Elisabet Lindgren and Thomas Elmqvist
Ecosystem services refer to benefits for human societies and well-being obtained from ecosystems. Research on health effects of ecosystem services have until recently mostly focused on beneficial effects on physical and mental health from spending time in nature or having access to urban green space. However, nearly all of the different ecosystem services may have impacts on health, either directly or indirectly. Ecosystem services can be divided into provisioning services that provide food and water; regulating services that provide, for example, clean air, moderate extreme events, and regulate the local climate; supporting services that help maintain biodiversity and infectious disease control; and cultural services.
With a rapidly growing global population, the demand for food and water will increase. Knowledge about ecosystems will provide opportunities for sustainable agriculture production in both terrestrial and marine environments. Diarrheal diseases and associated childhood deaths are strongly linked to poor water quality, sanitation, and hygiene. Even though improvements are being made, nearly 750 million people still lack access to reliable water sources. Ecosystems such as forests, wetlands, and lakes capture, filter, and store water used for drinking, irrigation, and other human purposes. Wetlands also store and treat solid waste and wastewater, and such ecosystem services could become of increasing use for sustainable development.
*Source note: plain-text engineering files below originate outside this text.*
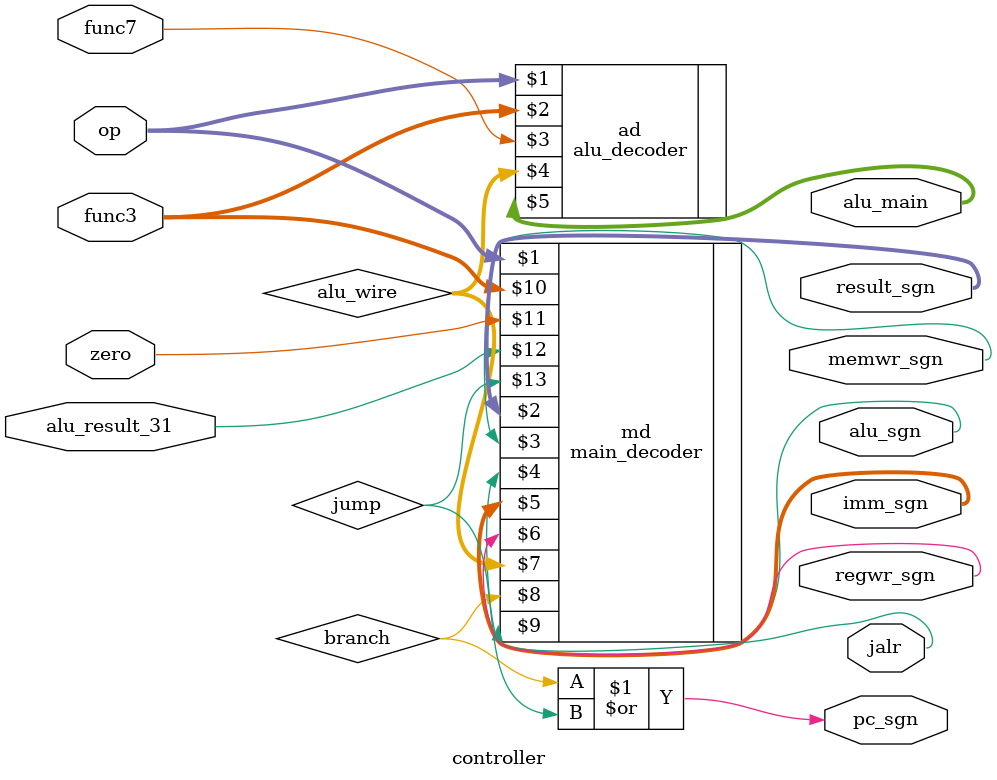
<source format=v>
module controller(op,func3,func7,zero,pc_sgn,result_sgn,memwr_sgn,alu_sgn,imm_sgn,regwr_sgn,alu_main,jalr,alu_result_31);
input [6:0] op;
input [2:0] func3;
input func7,zero,alu_result_31;
output pc_sgn,memwr_sgn,alu_sgn,regwr_sgn,jalr;
output [1:0] result_sgn,imm_sgn;
output [3:0] alu_main;

wire branch,jump;
wire [1:0] alu_wire;

main_decoder md(op,result_sgn,memwr_sgn,alu_sgn,imm_sgn,regwr_sgn,alu_wire,branch,jalr,func3,zero,alu_result_31,jump);
alu_decoder ad(op,func3,func7,alu_wire,alu_main);


assign pc_sgn = branch | jump ;  //jal and branch

endmodule

</source>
Ecosystems contribute to local climate regulation and are of importance for climate change mitigation and adaptation. Coastal ecosystems, such as mangrove and coral reefs, act as natural barriers against storm surges and flooding. Flooding is associated with increased risk of deaths, epidemic outbreaks, and negative health impacts from destroyed infrastructure. Vegetation reduces the risk of flooding, also in cities, by increasing permeability and reducing surface runoff following precipitation events.
The urban heat island effect will increase city-center temperatures during heatwaves. The elderly, people with chronic cardiovascular and respiratory diseases, and outdoor workers in cities where temperatures soar during heatwaves are in particular vulnerable to heat. Vegetation and especially trees help in different ways to reduce temperatures by shading and evapotranspiration. Air pollution increases the mortality and morbidity risks during heatwaves. Vegetation has been shown also to contribute to improved air quality by, depending on plant species, filtering out gases and airborne particulates. Greenery also has a noise-reducing effect, thereby decreasing noise-related illnesses and annoyances. Biological control uses the knowledge of ecosystems and biodiversity to help control human and animal diseases.
Natural surroundings and urban parks and gardens have direct beneficial effects on people’s physical and mental health and well-being. Increased physical activities have well-known health benefits. Spending time in natural environments has also been linked to aesthetic benefits, life enrichments, social cohesion, and spiritual experience. Even living close to or with a view of nature has been shown to reduce stress and increase a sense of well-being.
Maria Cristina Fossi and Cristina Panti
This is an advance summary of a forthcoming article in the Oxford Research Encyclopedia of Environmental Science. Please check back later for the full article.
In the past, the use of large marine vertebrates in marine ecosystem monitoring and assessment has been criticized. The fact that these species are pelagic and highly mobile has led some to suggest that they are not useful indicator species. However, in recent years a contrary view has emerged suggesting that when we gain sufficient understanding of differences in species distribution and behavior, at different times of the year, they can be extremely valuable sentinels of environmental quality. Among large vertebrates, top predators play a crucial role in maintaining the structure and function of pelagic marine ecosystems. Among top predator species, 90% have been lost from the world’s oceans. Pelagic ecosystems may undergo collapse when large marine vertebrates are lost. It is crucial to know the status of large vertebrate populations and to establish mitigation measures for their conservation. For example, it is well known that the various cetacean species exhibit different home ranges and occupy different habitats. This knowledge can be exploited in hot-spot areas, such as the Mediterranean basin, where different species could serve as sentinels of marine environmental quality at different times during the annual cycle. In this contest, the bottlenose dolphin, a coastal species, could be an indicator of various anthropogenic pressures on the coastal environment. Similarly, the striped dolphin, the most abundant odontocete in the Mediterranean region, is distributed in deeper offshore waters and could be a sentinel of the pelagic environment. Finally, due to its broad-ranging seasonal movements across the whole basin, the fin whale could represent an integrated indicator of the whole Mediterranean area.
In this case, it seems that there is usually a particular large marine vertebrate species that provides the best opportunity for detecting and monitoring specific types of pollutants in particular marine areas at different times of the year. For example, swordfish and tuna are valuable for monitoring mercury concentrations and organochlorines, while turtles are especially useful for monitoring the occurrence of plastics, and mysticete cetaceans for looking at microplastics. It also emerged that large pelagic fish may be especially useful for monitoring short- to medium-term changes in pelagic ecosystems, while marine mammals such as whales provided a more integrated view over the long-term.